UNA CASA DE ESPALDAS AL MAR

Desde mi ventana se ve un paisaje compuesto por lomas verdes, un cielo casi siempre cubierto de nubes y una hermosa bahía. Es un buen sitio para escribir, para leer y pensar, en esta fase final del verano que conduce a un ritmo más acelerado del que quisiéramos hacia la incertidumbre del otoño.

En esta tierra del norte en que me encuentro, el tiempo cambia cada pocos minutos, como no podría ser de otra manera. Llueve ligeramente, llueve a cántaros, el viento arrastra las nubes, sale el sol. Quiero con ello decir que es todo un espectáculo este ventanal que me ha tocado en suerte y que me abre a la variable belleza natural de estos lares. Más que nunca, echo de menos ser pintora. Intentaré pintar con mis palabras.

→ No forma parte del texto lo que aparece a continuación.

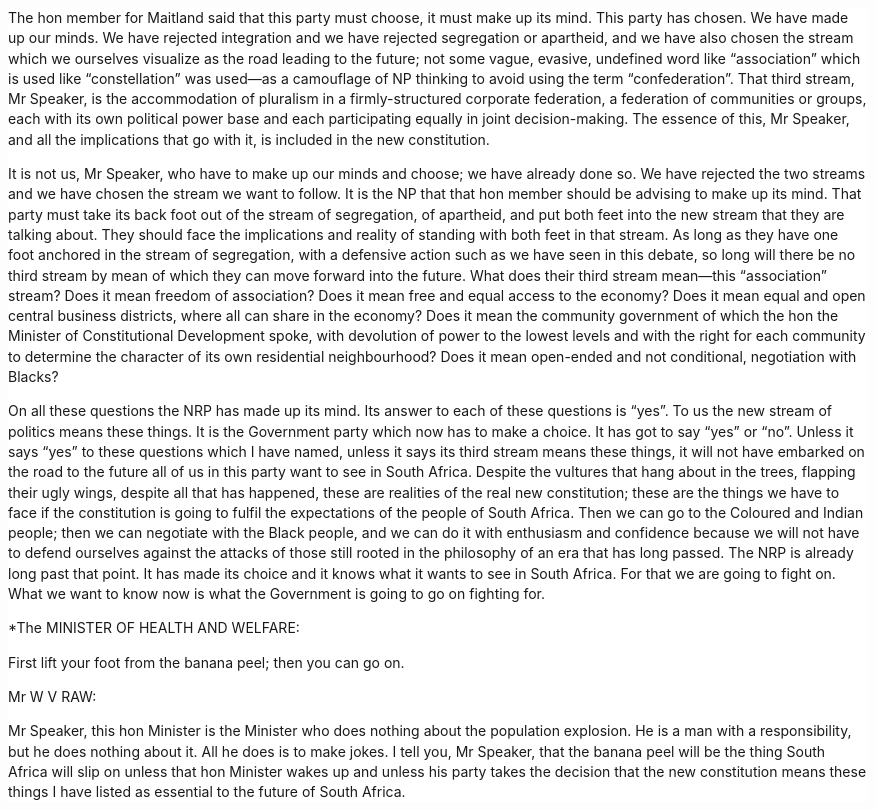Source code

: <p>The hon member for Maitland said that this party must choose, it must make up its mind. This party has chosen. We have made up our minds. We have rejected integration and we have rejected segregation or apartheid, and we have also chosen the stream which we ourselves visualize as the road leading to the future; not some vague, evasive, undefined word like &#x201C;association&#x201D; which is used like &#x201C;constellation&#x201D; was used&#x2014;as a camouflage of NP thinking to avoid using the term &#x201C;confederation&#x201D;. That third stream, Mr Speaker, is the accommodation of pluralism in a firmly-structured corporate federation, a federation of communities or groups, each with its own political power base and each participating equally in joint decision-making. The essence of this, Mr Speaker, and all the implications that go with it, is included in the new constitution.</p>

<p>It is not us, Mr Speaker, who have to make up our minds and choose; we have already done so. We have rejected the two streams and we have chosen the stream we want to follow. It is the NP that that hon member should be advising to make up its mind. That party must take its back foot out of the stream of segregation, of apartheid, and put both feet into the new stream that they are talking about. They should face the implications and reality of standing with both feet in that stream. As long as they have one foot anchored in the stream of segregation, with a defensive action such as we have seen in this debate, so long will there be no third stream by mean of which they can move forward into the future. What does their third stream mean&#x2014;this &#x201C;association&#x201D; stream? Does it mean freedom of association? Does it mean free and equal access to the economy? Does it mean equal and open central business districts, where all can share in the economy? Does it mean the community government of which the hon the Minister of Constitutional Development spoke, with devolution of power to the lowest levels and with the right for each community to determine the character of its own residential neighbourhood? Does it mean open-ended and not conditional, negotiation with Blacks?</p>

<p>On all these questions the NRP has made up its mind. Its answer to each of these questions is &#x201C;yes&#x201D;. To us the new stream of politics <span class="col_1431-1432" refersTo="page_0746"/>means these things. It is the Government party which now has to make a choice. It has got to say &#x201C;yes&#x201D; or &#x201C;no&#x201D;. Unless it says &#x201C;yes&#x201D; to these questions which I have named, unless it says its third stream means these things, it will not have embarked on the road to the future all of us in this party want to see in South Africa. Despite the vultures that hang about in the trees, flapping their ugly wings, despite all that has happened, these are realities of the real new constitution; these are the things we have to face if the constitution is going to fulfil the expectations of the people of South Africa. Then we can go to the Coloured and Indian people; then we can negotiate with the Black people, and we can do it with enthusiasm and confidence because we will not have to defend ourselves against the attacks of those still rooted in the philosophy of an era that has long passed. The NRP is already long past that point. It has made its choice and it knows what it wants to see in South Africa. For that we are going to fight on. What we want to know now is what the Government is going to go on fighting for.</p>

</speech>

<speech by="#minister_of_health_and_welfare">

<from>*The <person refersTo="hansard_za">MINISTER OF HEALTH AND WELFARE</person>:</from>

<p>First lift your foot from the banana peel; then you can go on.</p>

</speech>

<speech by="#raw">

<from>Mr <person refersTo="hansard_za">W V RAW</person>:</from>

<p>Mr Speaker, this hon Minister is the Minister who does nothing about the population explosion. He is a man with a responsibility, but he does nothing about it. All he does is to make jokes. I tell you, Mr Speaker, that the banana peel will be the thing South Africa will slip on unless that hon Minister wakes up and unless his party takes the decision that the new constitution means these things I have listed as essential to the future of South Africa.</p>
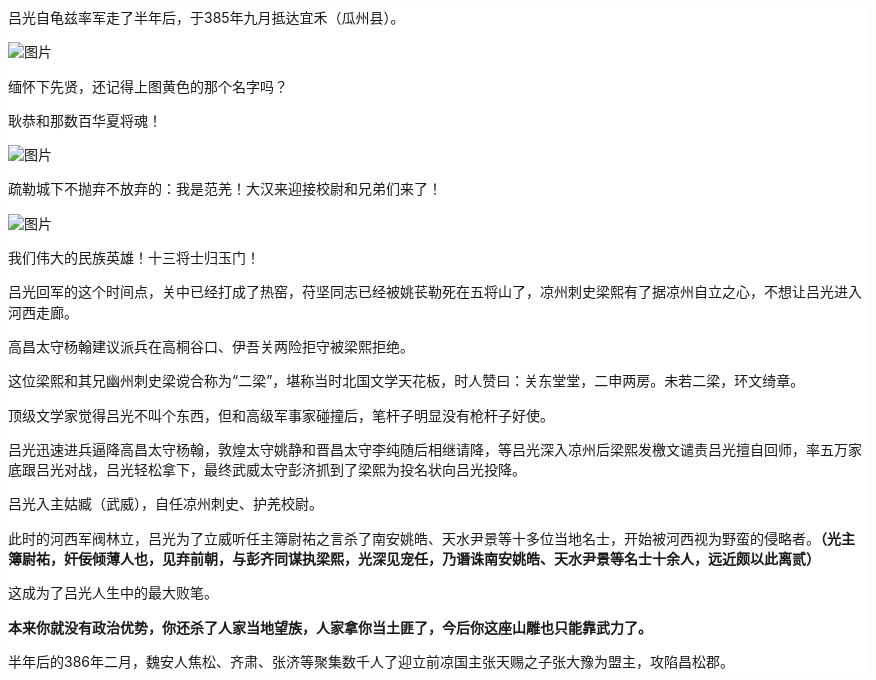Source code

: 

吕光自龟兹率军走了半年后，于385年九月抵达宜禾（瓜州县）。



![图片](../img/第78战：刘老虎的西征梦（1）《东游记》开场.assets/640-20220428144926617.jpeg)



缅怀下先贤，还记得上图黄色的那个名字吗？



耿恭和那数百华夏将魂！



![图片](../img/第78战：刘老虎的西征梦（1）《东游记》开场.assets/640-20220428144927586.gif)



疏勒城下不抛弃不放弃的：我是范羌！大汉来迎接校尉和兄弟们来了！



![图片](../img/第78战：刘老虎的西征梦（1）《东游记》开场.assets/640-20220428144927909.gif)



我们伟大的民族英雄！十三将士归玉门！



吕光回军的这个时间点，关中已经打成了热窑，苻坚同志已经被姚苌勒死在五将山了，凉州刺史梁熙有了据凉州自立之心，不想让吕光进入河西走廊。



高昌太守杨翰建议派兵在高桐谷口、伊吾关两险拒守被梁熙拒绝。



这位梁熙和其兄幽州刺史梁谠合称为“二梁”，堪称当时北国文学天花板，时人赞曰：关东堂堂，二申两房。未若二梁，环文绮章。



顶级文学家觉得吕光不叫个东西，但和高级军事家碰撞后，笔杆子明显没有枪杆子好使。



吕光迅速进兵逼降高昌太守杨翰，敦煌太守姚静和晋昌太守李纯随后相继请降，等吕光深入凉州后梁熙发檄文谴责吕光擅自回师，率五万家底跟吕光对战，吕光轻松拿下，最终武威太守彭济抓到了梁熙为投名状向吕光投降。



吕光入主姑臧（武威），自任凉州刺史、护羌校尉。



此时的河西军阀林立，吕光为了立威听任主簿尉祐之言杀了南安姚皓、天水尹景等十多位当地名士，开始被河西视为野蛮的侵略者。**（光主簿尉祐，奸佞倾薄人也，见弃前朝，与彭齐同谋执梁熙，光深见宠任，乃谮诛南安姚皓、天水尹景等名士十余人，远近颇以此离贰）**



这成为了吕光人生中的最大败笔。



**本来你就没有政治优势，你还杀了人家当地望族，人家拿你当土匪了，今后你这座山雕也只能靠武力了。**



半年后的386年二月，魏安人焦松、齐肃、张济等聚集数千人了迎立前凉国主张天赐之子张大豫为盟主，攻陷昌松郡。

Solo el color del mar necesitaría un amplio repertorio de tubos de pintura. Acero, tinta, cobalto, plomo, plata. Me imagino mezclando los tonos en mi paleta y, apenas conseguido el adecuado, teniendo que añadir un nuevo componente para ajustarme a este mundo cromático en perpetua evolución. Su mellizo en las alturas tampoco le anda a la zaga en lo que a sorpresas se refiere: nubes blancas y algodonosas, jirones de color gris, gruesas tapaderas plomizas, huecos despejados por los que de improviso se cuela un rayo de sol de grandeza bíblica.

Pero no es necesario irse al hermoso fondo natural para que la pintora que habita en mí encuentre un motivo de inspiración. Las casitas bajas que se alzan en primer término, un par de pisos por debajo de mi ventana, están llenas de detalles que no termino de descubrir. Son dispares, llenas de irregularidades: tejados que se despliegan a alturas variadas, pequeños huertos con árboles frutales que dejan caer sus productos en derredor sin que nadie los recoja, solares sin construir dominados por la maleza. En uno de estos últimos habita una familia formada por una elegante mamá felina y cuatro jovenzuelos que andarán por los dos meses, esa edad maravillosa en que los gatitos se convierten en pequeños exploradores y divertidísimos compañeros de juegos. No me canso de mirarlos. Su pelaje es un asombroso despliegue de dibujos y colores: el blanco, el marrón, el negro y el gris se combinan de cuatro formas completamente distintas, haciendo inconfundible a cada uno de los hermanos. Qué gran diseñadora es la naturaleza.

Con todo, si se produjera el milagro de que yo supiera pintar, elegiría como motivo una casa situada al extremo de la calle. Tiene las paredes pintadas de azul, en armonía con el mar sobre cuya superficie se recorta. Es sencilla y de líneas irregulares, y el último de sus pisos es un puro cristal: un mirador que se extiende de lado a lado. Este modesto edificio no tendría nada de particular, de no ser porque está colocado en sentido opuesto a la bahía y su mirador se asoma a una calle estrecha. Cuando lo miro, me parece que me transmite una suave tristeza, una callada resignación. Me gustaría que se obrara un milagro y pudiera hacerlo rotar, como si fuera de juguete. Una casa de espaldas al mar me parece el símbolo de la negación de la belleza de la vida.